We don’t often hear of digital health coming out of Luxembourg, but startup Neurabody located there is combining sensor-based data with AI to address the causes of and therapy for lower back pain. The current Posture AI device is a smart posture estimation sensor and an optional posture correction ergonomic shirt that provides personalized feedback and advice on improving posture and reducing pain via a smartphone or tablet app. If the user begins to slouch, the sensor detects it and buzzes to remind the user to sit up straight. Future products in the next two years are a smart posture seat and smart lumbar support devices. Co-founder William Choi is a serial entrepreneur, an investor and founding member of BackJoy Orthotics, an Inc 500 Fastest Growing Company. Right now the app is available on Google Play and the Apple App Store. The shirts are listed at $149 but the sensor and chest strap are not listed for sale and the shirt purchase pages are not functional. The pages need some work (e.g. typos, ‘coming soon’ pages). Release

But layoffs are still with use, even for the powerful ‘giants’.

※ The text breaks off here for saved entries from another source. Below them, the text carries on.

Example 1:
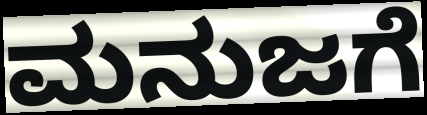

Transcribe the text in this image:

ಮನುಜಗೆ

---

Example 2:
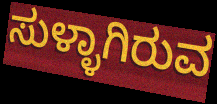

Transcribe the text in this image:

ಸುಳ್ಳಾಗಿರುವ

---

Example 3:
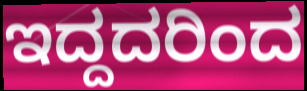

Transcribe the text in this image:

ಇದ್ದದರಿಂದ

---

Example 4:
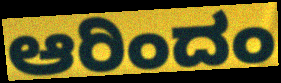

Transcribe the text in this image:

Med device giant Medtronic has been quietly proceeding with a global layoff. The only publications that have been on this are Mass Device, which initially was unable to receive confirmation but pursued, and the local Minneapolis Star-Tribune. The layoffs started in April and May, with posts from former employees on LinkedIn and on TheLayoff, which are coded in Medtronic-speak. The company confirmed earlier this month to the Strib that it was laying off staff but would not give details, from the number of employees affected to impacted business divisions or geographic locations.

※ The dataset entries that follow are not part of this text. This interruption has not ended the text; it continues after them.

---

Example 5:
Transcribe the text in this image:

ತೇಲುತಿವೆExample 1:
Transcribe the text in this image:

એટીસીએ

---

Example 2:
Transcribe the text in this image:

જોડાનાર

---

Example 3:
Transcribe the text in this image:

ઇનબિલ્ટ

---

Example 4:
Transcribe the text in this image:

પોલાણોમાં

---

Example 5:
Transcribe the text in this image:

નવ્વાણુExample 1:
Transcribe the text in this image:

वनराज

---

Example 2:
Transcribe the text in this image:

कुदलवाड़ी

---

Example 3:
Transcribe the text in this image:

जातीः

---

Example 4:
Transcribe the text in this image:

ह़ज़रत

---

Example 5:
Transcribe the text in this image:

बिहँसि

At the end of 2023, Medtronic offered employees an early retirement program, usually a first sign of major layoffs. Then, at the start of 2024, Medtronic announced the closure of five manufacturing plants and six distribution centers as part of an effort to improve the company’s supply chain, but again refused to disclose where or when. Medtronic relocated to Dublin years ago but maintains an operational HQ near Minneapolis. 11,000 employees of 90,000 total work there, making Medtronic the world’s largest medical device company and still a major employer in Minnesota. None of the layoffs are showing up on state WARN sites either because they are below the thresholds or Medtronic is simply not filing, though states do not except foreign companies.

Did they really think that they could keep this on the QT and Strictly Hush-Hush in the age of social media and layoff trackers (apologies to James Ellroy)?